# Need 1 or 2 HOs This Sat



## Lipyourown (May 11, 2005)

One last trolling run for the big ones in the AM near PLO. PM me.


----------



## CrawFish (Sep 23, 2003)

dude, would love to go, but with my moving and family thing, can't go anywhere far until june. I'm in richmond now...


----------



## Dae (Jun 25, 2002)

When will you be off the water? I gotta pick up my GF at the airport that day but would love to go.

- Dae


----------



## Lipyourown (May 11, 2005)

Dae, PM and we can talk over the phone. I'd like to get off the water before 3 PM.


----------



## AtlantaKing (Jul 7, 2002)

I'm still game either way. Just lemme know.


----------



## Lipyourown (May 11, 2005)

I have a full crew and can take no more. Thanks. Atlantaking and Combatcatcher are in. I'm reserving a spot for Dae, just need to hook up on the phone to confirm. Will post reports next week. Wish us luck.

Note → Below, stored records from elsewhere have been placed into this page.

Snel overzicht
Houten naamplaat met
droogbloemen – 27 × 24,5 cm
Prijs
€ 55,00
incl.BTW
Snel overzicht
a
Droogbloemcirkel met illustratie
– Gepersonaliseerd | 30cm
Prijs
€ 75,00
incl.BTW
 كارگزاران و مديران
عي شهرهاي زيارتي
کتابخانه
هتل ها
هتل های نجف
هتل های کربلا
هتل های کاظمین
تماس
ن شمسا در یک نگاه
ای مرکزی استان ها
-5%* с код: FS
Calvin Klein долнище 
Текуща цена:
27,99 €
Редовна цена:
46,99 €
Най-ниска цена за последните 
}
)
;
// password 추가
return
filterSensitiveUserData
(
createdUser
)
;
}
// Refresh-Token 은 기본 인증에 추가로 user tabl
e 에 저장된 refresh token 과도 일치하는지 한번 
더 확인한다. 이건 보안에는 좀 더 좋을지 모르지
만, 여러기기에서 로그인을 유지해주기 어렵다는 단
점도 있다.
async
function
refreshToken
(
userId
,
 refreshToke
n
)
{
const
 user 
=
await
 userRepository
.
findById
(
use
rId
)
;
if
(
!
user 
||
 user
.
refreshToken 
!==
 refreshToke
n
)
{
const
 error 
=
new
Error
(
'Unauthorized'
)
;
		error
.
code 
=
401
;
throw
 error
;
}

Oh yea, leaving marina at 7 AM and returning to the marina about 1PM.


----------



## Lipyourown (May 11, 2005)

Had a great time with Atlantaking and Combatcatcher. Hit the water at about 7:30. Sadly we got no keepers trolling near the channel between b72 and 68. We did get 6 or 7 rockfish all around 25" and they hit the lite/muskie rod setups so their were fighting. Combatcatcher tagged about 4 fish and that was cool as I have never seen it done but am now considering doing this too. Great to learn new things, meet new friends and spend the day on the bay. Lots of boats on the bay, too many really and I think they spooked the big ones. Tangled one guys planer boards, a first for me but I think it was his fault. Was too tired after getting up at 3:30 am to hit the beach around PLO so I just went home to VA. Combatcatcher will send me some photos or he'll put em up on the board.

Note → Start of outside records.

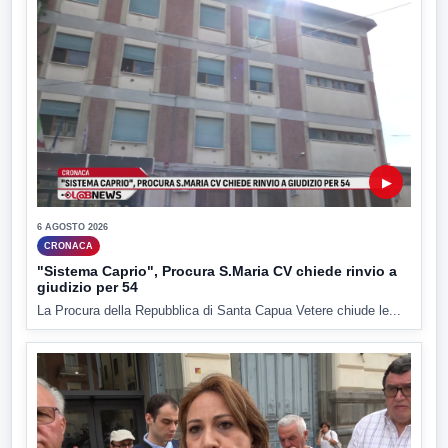
▶
6 AGOSTO 2026
CRONACA
"Sistema Caprio", Procura S.Maria CV chiede rinvio a
giudizio per 54
La Procura della Repubblica di Santa Capua Vetere chiude le...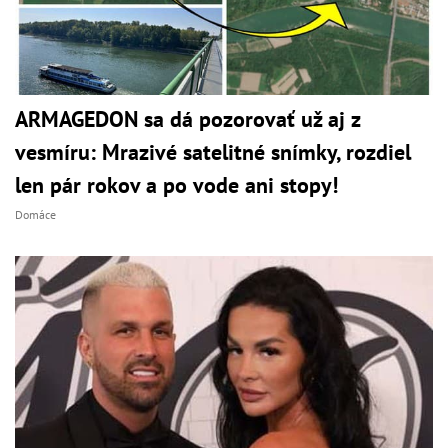
ARMAGEDON sa dá pozorovať už aj z
vesmíru: Mrazivé satelitné snímky, rozdiel
len pár rokov a po vode ani stopy!
Domáce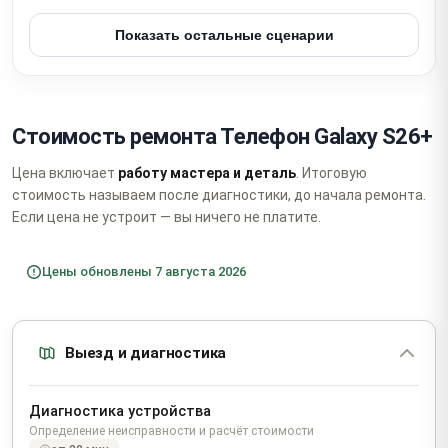
Показать остальные сценарии
Стоимость ремонта Телефон Galaxy S26+
Цена включает
работу мастера и деталь
. Итоговую
стоимость называем после диагностики, до начала ремонта.
Если цена не устроит — вы ничего не платите.
Цены обновлены 7 августа 2026
Выезд и диагностика
Диагностика устройства
Определение неисправности и расчёт стоимости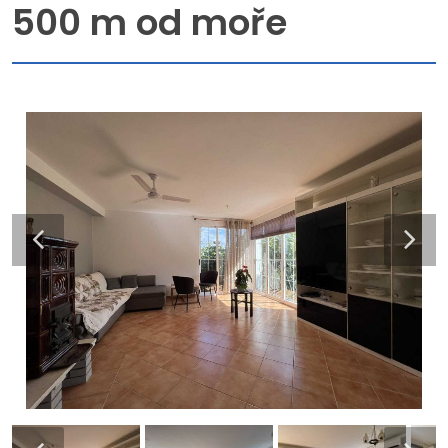
500 m od moře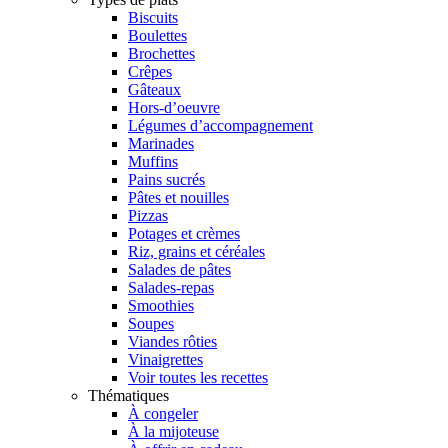
Biscuits
Boulettes
Brochettes
Crêpes
Gâteaux
Hors-d’oeuvre
Légumes d’accompagnement
Marinades
Muffins
Pains sucrés
Pâtes et nouilles
Pizzas
Potages et crèmes
Riz, grains et céréales
Salades de pâtes
Salades-repas
Smoothies
Soupes
Viandes rôties
Vinaigrettes
Voir toutes les recettes
Thématiques
À congeler
À la mijoteuse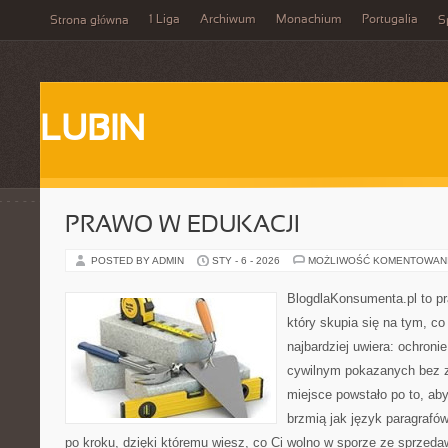
1 Liga
Archiwum
Monachium
Portugalia
Strona główna
S
LUBIN
PRAWO W EDUKACJI
POSTED BY ADMIN
STY - 6 - 2026
MOŻLIWOŚĆ KOMENTOWAN
BlogdlaKonsumenta.pl to pr
który skupia się na tym, c
najbardziej uwiera: ochroni
cywilnym pokazanych bez z
miejsce powstało po to, aby
brzmią jak język paragrafów
po kroku, dzięki któremu wiesz, co Ci wolno w sporze ze sprzeda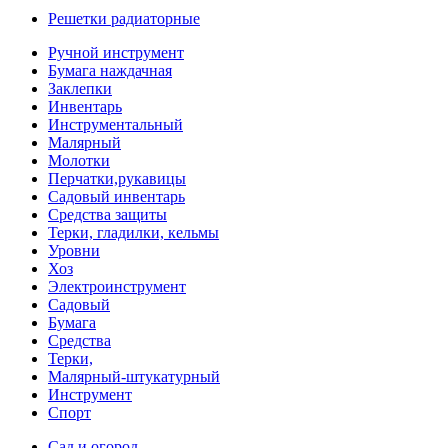
Решетки радиаторные
Ручной инструмент
Бумага наждачная
Заклепки
Инвентарь
Инструментальный
Малярный
Молотки
Перчатки,рукавицы
Садовый инвентарь
Средства защиты
Терки, гладилки, кельмы
Уровни
Хоз
Электроинструмент
Садовый
Бумага
Средства
Терки,
Малярный-штукатурный
Инструмент
Спорт
Сад и огород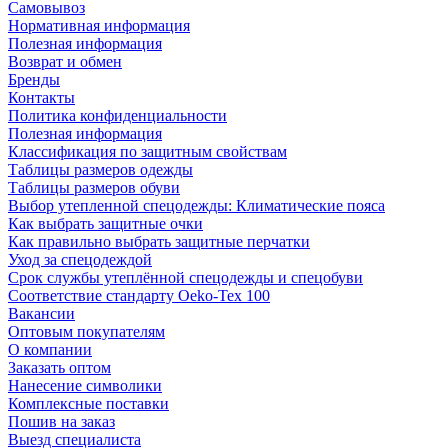
Самовывоз
Нормативная информация
Полезная информация
Возврат и обмен
Бренды
Контакты
Политика конфиденциальности
Полезная информация
Классификация по защитным свойствам
Таблицы размеров одежды
Таблицы размеров обуви
Выбор утепленной спецодежды: Климатические пояса
Как выбрать защитные очки
Как правильно выбрать защитные перчатки
Уход за спецодеждой
Срок службы утеплённой спецодежды и спецобуви
Соответствие стандарту Oeko-Tex 100
Вакансии
Оптовым покупателям
О компании
Заказать оптом
Нанесение символики
Комплексные поставки
Пошив на заказ
Выезд специалиста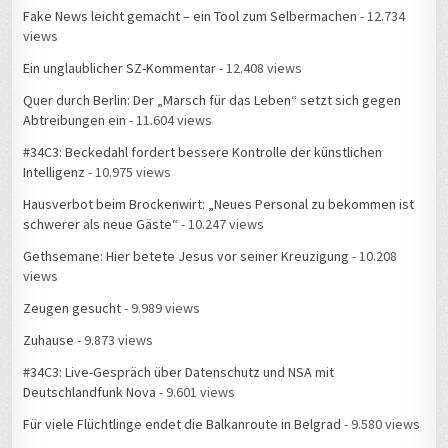
Fake News leicht gemacht – ein Tool zum Selbermachen
- 12.734
views
Ein unglaublicher SZ-Kommentar
- 12.408 views
Quer durch Berlin: Der „Marsch für das Leben“ setzt sich gegen
Abtreibungen ein
- 11.604 views
#34C3: Beckedahl fordert bessere Kontrolle der künstlichen
Intelligenz
- 10.975 views
Hausverbot beim Brockenwirt: „Neues Personal zu bekommen ist
schwerer als neue Gäste“
- 10.247 views
Gethsemane: Hier betete Jesus vor seiner Kreuzigung
- 10.208
views
Zeugen gesucht
- 9.989 views
Zuhause
- 9.873 views
#34C3: Live-Gespräch über Datenschutz und NSA mit
Deutschlandfunk Nova
- 9.601 views
Für viele Flüchtlinge endet die Balkanroute in Belgrad
- 9.580 views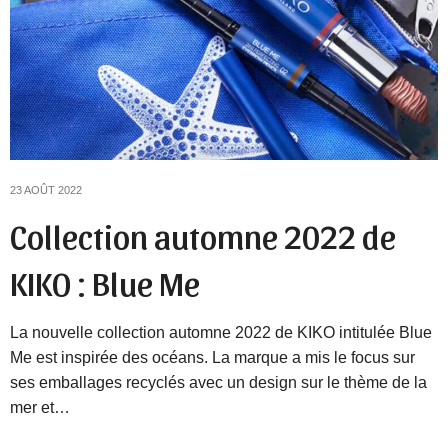
23 AOÛT 2022
Collection automne 2022 de
KIKO : Blue Me
La nouvelle collection automne 2022 de KIKO intitulée Blue
Me est inspirée des océans. La marque a mis le focus sur
ses emballages recyclés avec un design sur le thème de la
mer et…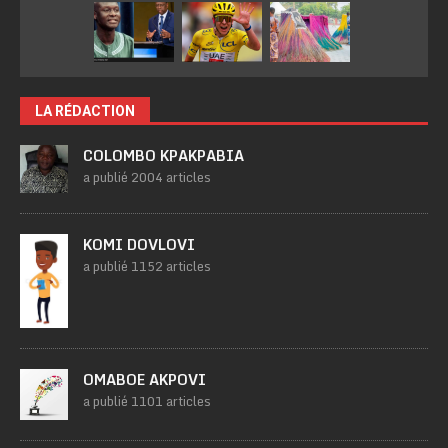
LA RÉDACTION
COLOMBO KPAKPABIA
a publié 2004 articles
KOMI DOVLOVI
a publié 1152 articles
OMABOE AKPOVI
a publié 1101 articles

Sunday, went to Berryville VA for Mom's day and slipped away for a half hour on the Shenandoah. Casted an in-line mepps 20 times and then a tiny gitzit 20 times, nada, saw one follow. The river was almost lifeless...hopefull that was becuase storms had just rolled through. Saw a vulcher eating a freshly dead fox...any idea what would kill a healthy fox in the woods? No hunters around.


----------